The second idea is more sophisticated, and embodied in the line “If you’re happy and you know it...”
How many people are happy, but don’t know it? (And if you don’t know it, can you really be happy? Is there such a thing as objective happiness?) Probably not; but I’m not a philosopher. What I do want to say is that many of us may be chasing a vision of happiness that seems elusive – pots of money, a glamorous figure, the ideal house or perfect mate – when we could, if only we realized it, be quite content, even happy, with what we already have.

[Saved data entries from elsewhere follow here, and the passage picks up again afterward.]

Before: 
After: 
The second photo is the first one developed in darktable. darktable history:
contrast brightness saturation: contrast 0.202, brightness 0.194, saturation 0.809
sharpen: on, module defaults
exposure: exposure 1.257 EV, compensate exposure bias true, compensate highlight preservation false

Part of the problem, I think, is that many people imagine happiness to be something grandiose, like a character making an entry onstage preceded by a trumpet fanfare. These people are imagining once-in-a lifetime events like winning the lottery, or being left a huge and unexpected legacy.
Those things may be wonderful when they happen; they could (though most often don’t) lead to happiness, but they don’t in themselves bring happiness.
Happiness seems to be much more of a quality or state of being, and its existence may depend far more on the person who experiences it than on any external source. It might well be an ongoing ability to see the bright side of things, to cheer the halffull glass rather than lament the half-empty one (the same glass in each case!); to gain pleasure from the “little” things life offers: a sunrise, a lovely piece of music or moving poem, a good conversation over a cup of coffee.
When you come to think about it, the big events happen only rarely, if at all, while the small ones are continuously around us, if we can only appreciate them. The good news about all this is that happiness – or at least contentment – is within the reach of all of us. It seems to be a matter of identification, and internalization.
We might reflect on the fact that the people who seem to be the happiest sometimes have the least, in material terms, that is.
TONIGHT IS the last night of the festival, and hanukkiyot all over the Jewish world will blaze forth in their full glory, beaming out their message of Jewish endurance. I can already picture ours, framed high in our sitting room window, all eight candles aglow and visible to passersby.
Finally, I am doing my little bit to publicize the miracle of Hanukka, and that does make me happy.